You are viewing a plain text version of this content. The canonical link for it is here.
Posted to commits@kudu.apache.org by to...@apache.org on 2018/02/23 00:19:20 UTC
[5/5] kudu git commit: row: optimize copying of MRS rows into the Arena

row: optimize copying of MRS rows into the Arena

I tried a stress workload using YCSB with 100 columns, each a 10-byte
string. I expected this to be roughly the same performance as 10 columns
containing 100-byte strings, but in fact it was about 3x as slow. A
profile showed most of the CPU consumed in MemRowSet::Insert,
specifically in the inlined Arena::AllocateBytes call. Apparently with
many threads trying to allocate each cell of each row separately from
the arena, this became a point of contention.

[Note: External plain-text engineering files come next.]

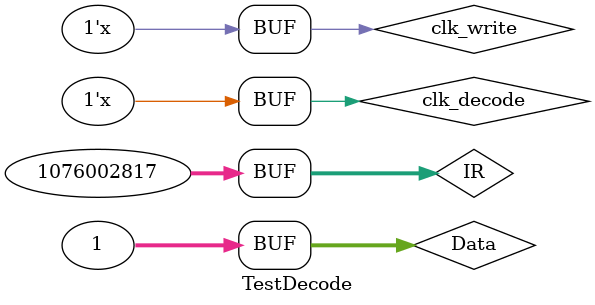
<source format=v>
module TestDecode();

reg clk_decode;
reg clk_write;
reg [31:0]IR;
reg [31:0]Data;

wire [5:0]Op;
wire [31:0]A;
wire [31:0]B;
wire [31:0]Imm;

initial
begin
    clk_decode = 1;
	 clk_write = 1;
    IR = 32'h40228001;
    Data = 32'h00000001;
end

Decode decode(clk_decode,clk_write,IR,Data,Op,A,B,Imm);

always
begin
#2 clk_decode =  ~clk_decode;
#2 clk_write =  ~clk_write;
end

endmodule
</source>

This patch batches the allocation to do a single allocation for all of
the strings to be copied.

I didn't do a full run to measure throughput, but roughly it seems about
20% faster and cluster-wide CPU usage is down about 50%. The
MemRowSet::Insert call went from about 50% of the cycles down to <2%.

Change-Id: I6eea882d1d9a7355fb0bbad12c388908ec399a39
Reviewed-on: http://gerrit.cloudera.org:8080/9404
Tested-by: Kudu Jenkins
Reviewed-by: David Ribeiro Alves <da...@gmail.com>


Project: http://git-wip-us.apache.org/repos/asf/kudu/repo
Commit: http://git-wip-us.apache.org/repos/asf/kudu/commit/40ba6c14
Tree: http://git-wip-us.apache.org/repos/asf/kudu/tree/40ba6c14
Diff: http://git-wip-us.apache.org/repos/asf/kudu/diff/40ba6c14

Branch: refs/heads/master
Commit: 40ba6c1436abc2785516160326af4b156e418580
Parents: 8ea955d
Author: Todd Lipcon <to...@apache.org>
Authored: Thu Feb 22 12:33:39 2018 -0800
Committer: Todd Lipcon <to...@apache.org>
Committed: Fri Feb 23 00:17:54 2018 +0000

----------------------------------------------------------------------
 src/kudu/common/row.h | 28 +++++++++++++++++++++++-----
 1 file changed, 23 insertions(+), 5 deletions(-)
----------------------------------------------------------------------


http://git-wip-us.apache.org/repos/asf/kudu/blob/40ba6c14/src/kudu/common/row.h
----------------------------------------------------------------------
diff --git a/src/kudu/common/row.h b/src/kudu/common/row.h
index ab45cb6..8015cdd 100644
--- a/src/kudu/common/row.h
+++ b/src/kudu/common/row.h
@@ -343,8 +343,8 @@ class DeltaProjector {
 template <class RowType, class ArenaType>
 inline Status RelocateIndirectDataToArena(RowType *row, ArenaType *dst_arena) {
   const Schema* schema = row->schema();
-  // For any Slice columns, copy the sliced data into the arena
-  // and update the pointers
+  // First calculate the total size we'll need to allocate in the arena.
+  int size = 0;
   for (int i = 0; i < schema->num_columns(); i++) {
     typename RowType::Cell cell = row->cell(i);
     if (cell.typeinfo()->physical_type() == BINARY) {
@@ -352,10 +352,28 @@ inline Status RelocateIndirectDataToArena(RowType *row, ArenaType *dst_arena) {
         continue;
       }
 
-      Slice *slice = reinterpret_cast<Slice *>(cell.mutable_ptr());
-      if (!dst_arena->RelocateSlice(*slice, slice)) {
-        return Status::IOError("Unable to relocate slice");
+      const Slice *slice = reinterpret_cast<const Slice *>(cell.ptr());
+      size += slice->size();
+    }
+  }
+  if (size == 0) return Status::OK();
+
+  // Then allocate it in one shot and copy the actual data.
+  // Even though Arena allocation is cheap, a row may have hundreds of
+  // small string columns and each operation is at least one CAS. With
+  // many concurrent threads copying into a single arena, this avoids
+  // a lot of contention.
+  uint8_t* dst = static_cast<uint8_t*>(dst_arena->AllocateBytes(size));
+  for (int i = 0; i < schema->num_columns(); i++) {
+    typename RowType::Cell cell = row->cell(i);
+    if (cell.typeinfo()->physical_type() == BINARY) {
+      if (cell.is_nullable() && cell.is_null()) {
+        continue;
       }
+
+      Slice *slice = reinterpret_cast<Slice *>(cell.mutable_ptr());
+      slice->relocate(dst);
+      dst += slice->size();
     }
   }
   return Status::OK();